Le visage de Squall s’assombrit. « Mais qu’est-ce qui se passe ? On a été suivis ? »
Au milieu de la foule, une silhouette émergea. Il était enveloppé dans des robes grises et avait une peau aussi noire que la poix qui scintillait au clair de lune. Ses cheveux gris étaient coupés court, ce qui ajoutait à l’air seigneurial de sa haute silhouette. Blackfiend était venu nous voir.
“Blackfiend”, siffla Squall. « Tu dois t’enfuir. »
Mais comment le pourrait-il ? Cloudhawk était figé sur place.
Blackfiend était toujours en approche quand sa voix profonde et rauque se fit entendre. « Comme toujours Squall, tu es mon digne sous chef. Tu m’as livré l’assassin en puissance directement. Je suis sûr que ça a demandé un effort considérable. Tout le monde, attrapez-le. N’oubliez pas de le garder en vie. »
Les centaines de bandits levèrent leurs armes d’un seul coup et poussèrent des cris de guerre en souriant, assoiffés de sang. Comme un raz-de-marée, ils venaient s’écraser de toutes les directions. Ils ne savaient pas qui était Cloudhawk, mais ils savaient que c’était un chasseur de démons. Cependant, avec Blackfiend l’Immortel dans leur dos, ils n’avaient pas peur.
Quelle importance s’il était un chasseur de démons ? Même un maître chasseur de démons mourrait comme n’importe qui.
Squall était terrifié. Il cria à voix basse : « Tu es assez fort pour t’en sortir, mais seulement toi. Ne perds pas de temps et sors d’ici ! Je trouverai un moyen de régler ce problème. »
Les yeux de Cloudhawk se durcirent alors qu’il fixait la vue de son arc. La corde était tirée et prête pour son prochain tir. Cette fois, ce n’était pas les bandits mais leur chef qu’il avait en ligne de mire. La poussière se souleva tout autour de lui et les engloutit comme une tempête de sable.
Il déversa toute l’énergie qu’il avait en lui dans une seule flèche. Sa puissance crépitante était incroyable !
« Tu le sais dans ton cœur. Tu ne peux pas me battre. » Blackfiend faisait face à l’unique point de lumière qu’était la flèche, mais il n’y avait aucune peur sur son visage. « Si tu penses que cette flèche va me tuer, alors je t’invite à essayer. Feu. Je ne bougerai pas. »
« Morts-vivants, hein ? » Les yeux de Cloudhawk s’enflammèrent. « Voyons comment tu te remettras sur pied après que je t’aie réduit en miettes. »
« Juste toi ? » Le bout de la bouche de Blackfiend se retroussa légèrement. « Peu probable. »

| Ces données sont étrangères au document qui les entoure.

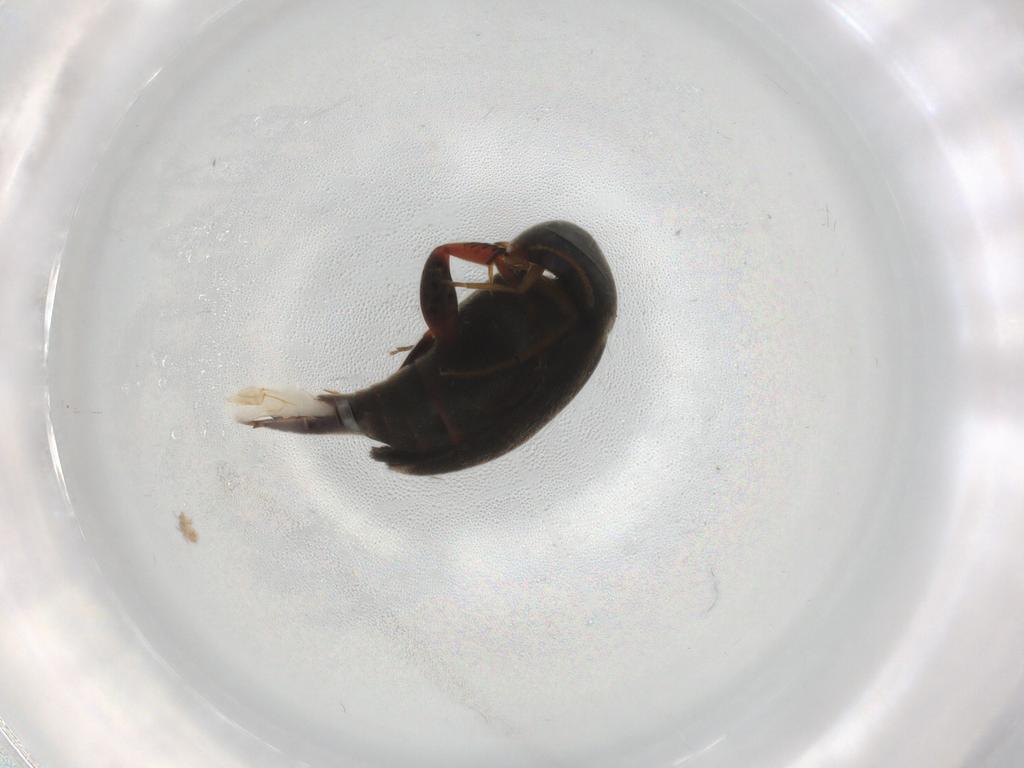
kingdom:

« On verra bien ! » Cloudhawk utilisa son pouvoir psychique et fit appel à l’essence cachée de la pierre de phase. Elle s’éleva jusqu’à son invocation, se mêlant à ses propres pouvoirs. Oui – c’était la même attaque qu’il avait utilisée pour vaincre Frost, mais il n’utilisait pas d’épée cette fois. Toute cette énergie se figeait dans l’arc exorciste.
Bien que l’arme fasse partie des reliques les plus basiques, elle était tout de même de qualité. La quantité d’énergie qu’elle pouvait contenir était stupéfiante, comme le prouvait la quantité de puissance de la pierre qui la traversait. La force de ce coup serait supérieure à celle que pourrait produire un chasseur de démons de haut rang. Lorsqu’elle se transforma en flèche, la lumière qu’elle projeta aveugla l’œil.

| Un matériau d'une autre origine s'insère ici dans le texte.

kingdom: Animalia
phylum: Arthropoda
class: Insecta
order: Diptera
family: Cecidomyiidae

« Je peux raser une putain de montagne avec cette seule flèche ! Regarde ce qui se passe quand tu la prends dans le cul ! »
La voix de Cloudhawk résonnait dans le vacarme comme le tonnerre. L’essence terrifiante qu’il libérait était projetée par vagues et était assez forte pour arrêter les bandits dans leur élan. Personne n’osait faire un pas de plus.

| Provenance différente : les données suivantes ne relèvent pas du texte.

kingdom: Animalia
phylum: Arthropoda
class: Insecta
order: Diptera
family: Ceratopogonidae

Squall aussi le fixait, les yeux écarquillés et la bouche ouverte. Comment avait-il pu devenir si fort ?
Pendant tout ce temps, l’expression de Blackfiend ne changeait pas. Comme les autres, il sentait la puissance suffocante pointée sur lui, mais lorsqu’il parla, sa voix était aussi égale que la surface d’un lac.
« Découvrons-le. »
[1] note du traducteur anglais : J’ai choisi Imp pour l’instant parce qu’il évoque un sentiment de ” petit et délicat “, mais je n’en suis pas terriblement satisfait. Le nom du personnage est 鬼童, enfant fantôme. J’ai cherché quelque chose dans les mythologies, mais je n’ai pas trouvé quelque chose d’équivalent et de lapidaire.